Segment Start: EXTRACT

A shorter version in Estonian initially published in:
A Walk in the Galleries of Tallinn. Two Stops: at Andrei Maksimjuk's exhibition "All about Roses" in the Artdepoo up to October 24 and at Ove Büttner's exhibition in the Art & Design Gallery at Viru Centre up to October 20 // Sirp (2005), Sept. 9.

Büttner's Atoms

Ove Büttner = Owe Büttner = Owe Byttner = Ove Byttner. Letters are linguistic atoms that form word combinations. That sometimes remain the same. Perhaps not accidentally the artist who bears four orthographically correct names paints is four clearly distinguishable styles: 1. Cubistic figural compositions; 2. Symbolist, predominantly religious visions with hidden images; 3. Works, painted in abstract expressionistic style; 4. Paintings that have been composed of colour dots. The first style the most closely relates the art of Ove Büttner with the French school, making him yet another non-Pallas-Frenchman in the Estonian art. In the second, he is inspired by Odilon Redon's treatment of colour and contour. In the third, he pours his emotions into quick impasto form. A Seurat-like analytical pointillism has been seen in the fourth style. The spotted raster of four-color print that overflows us from every journal, pixel screen and bus stop advertisement has deepened the understanding of a dot as the element of painting technique, manner or method. Ove's painting is rather the whole synthesised from the dots as elementary particles. Like art deco in National Romantic monumental and applied arts that followed the formation of new historical associations, being at the same time their background or model. Or the harmony of mosaics of the Byzantine art that have been stowed out of the pieces of glass and stone.

When the French school is considered, then a vital trait is tended to be overlooked: the quest for truth. The paintings in Ove Büttner's first group are the closest to the search for truth in form in the first half of the previous century. The works in the second group focus on essential truths. What are the times of old, the Middle Ages, nationalism and sanctity? How to depict the culmination of the Calvary mystery that according to descriptions took place in Cimmerian darkness? The third group expresses the artist's impulse emotions and pangs. What is the truth of the fourth group's dots? The departure of souls on the atomic level, says the artist himself. It all indeed begins from the optical analyses as in the case of Seurat. Ove has kept all the spectacles of his relatives. From time to time, he looks at his paintings through them, making his glance shady for a moment. It reminds of the flickering of the eye during long minutes of staring out of the window that the child has time for. The dots, first and foremost, seize with movement. Ove presents a microscopic photo of the butterfly wing that consists of separate colourful plaques set along the aerodynamic lines of the wing. They take a grip already before the beginning of the flight. In this way, the dots are the atoms of the soul that imbibe into the vortex.

Segment End: EXTRACT
Segment Start: GIVEN INFORMATION

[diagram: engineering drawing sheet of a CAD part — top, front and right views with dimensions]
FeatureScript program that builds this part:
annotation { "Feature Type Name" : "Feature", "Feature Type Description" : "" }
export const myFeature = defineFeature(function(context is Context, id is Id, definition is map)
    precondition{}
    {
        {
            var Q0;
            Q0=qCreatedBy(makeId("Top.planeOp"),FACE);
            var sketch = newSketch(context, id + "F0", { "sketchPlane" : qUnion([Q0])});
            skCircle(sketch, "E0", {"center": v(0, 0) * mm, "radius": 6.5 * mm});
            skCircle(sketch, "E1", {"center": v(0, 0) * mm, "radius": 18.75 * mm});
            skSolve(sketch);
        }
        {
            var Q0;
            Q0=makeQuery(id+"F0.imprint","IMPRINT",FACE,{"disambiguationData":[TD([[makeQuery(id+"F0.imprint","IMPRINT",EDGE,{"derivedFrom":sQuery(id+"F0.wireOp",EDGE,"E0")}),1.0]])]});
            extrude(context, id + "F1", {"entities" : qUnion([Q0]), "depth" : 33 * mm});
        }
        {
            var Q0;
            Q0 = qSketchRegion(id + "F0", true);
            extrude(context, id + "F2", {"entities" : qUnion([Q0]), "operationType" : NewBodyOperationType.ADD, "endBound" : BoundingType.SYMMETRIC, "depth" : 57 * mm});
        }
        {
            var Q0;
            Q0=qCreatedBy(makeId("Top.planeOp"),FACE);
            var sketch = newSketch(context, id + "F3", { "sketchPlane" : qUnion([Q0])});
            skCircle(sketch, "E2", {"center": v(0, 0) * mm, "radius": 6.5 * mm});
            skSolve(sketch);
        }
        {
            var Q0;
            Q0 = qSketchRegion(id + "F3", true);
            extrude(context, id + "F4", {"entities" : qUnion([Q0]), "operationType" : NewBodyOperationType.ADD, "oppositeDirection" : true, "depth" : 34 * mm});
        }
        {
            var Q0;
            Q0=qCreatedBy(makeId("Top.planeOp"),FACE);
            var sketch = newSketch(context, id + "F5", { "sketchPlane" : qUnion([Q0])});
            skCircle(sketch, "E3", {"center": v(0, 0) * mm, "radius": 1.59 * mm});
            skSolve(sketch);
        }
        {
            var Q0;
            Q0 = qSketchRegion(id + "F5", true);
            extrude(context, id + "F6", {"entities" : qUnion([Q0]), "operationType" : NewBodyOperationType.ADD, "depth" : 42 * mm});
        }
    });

Segment End: GIVEN INFORMATION

- WORK INSTRUCTION A
Can you return the passage of the Büttner essay starting with "A shorter version" and going on through "(2005), Sept. 9.", copied word for word?
- WORK INSTRUCTION B
Could you take the essay on Ove Büttner's painting further, picking up after its last sentence?

- RESPONSE A
A shorter version in Estonian initially published in:
A Walk in the Galleries of Tallinn. Two Stops: at Andrei Maksimjuk's exhibition "All about Roses" in the Artdepoo up to October 24 and at Ove Büttner's exhibition in the Art & Design Gallery at Viru Centre up to October 20 // Sirp (2005), Sept. 9.

- RESPONSE B
During the opening speech of the exhibition, a blowfly flew into the eye of a visitor. Apparently, the pupil of the eye proved to be sufficiently attractive dot for deviating the fly from its course towards Ove's canvas. But the gravitation of the dots on the painting was overwhelming; the fly descended to its yellow macrocosm as a black dot and died. Why just the fly? Why not also the grapes on the gallery's dish, or the caramels in colurful wrapping papers? The same visitor set the candies between the grapes into the composition, following the example of Ove's paintings, and inadvertently caused the collapse of biscuits. It gave the rise to the rebuke that nobody digs in biscuits with unwashed hands. The fly, the berries, candies, visitors, health principles, eyewitnesses, the atoms of the collective body of Viru Centre's gallery pushed together a proper squabble. Then the fear of infection vanished and the whirl turned into a joint chew. Altarbread is also a dot of biscuit indeed, a God's atom in the palm of the clergyman.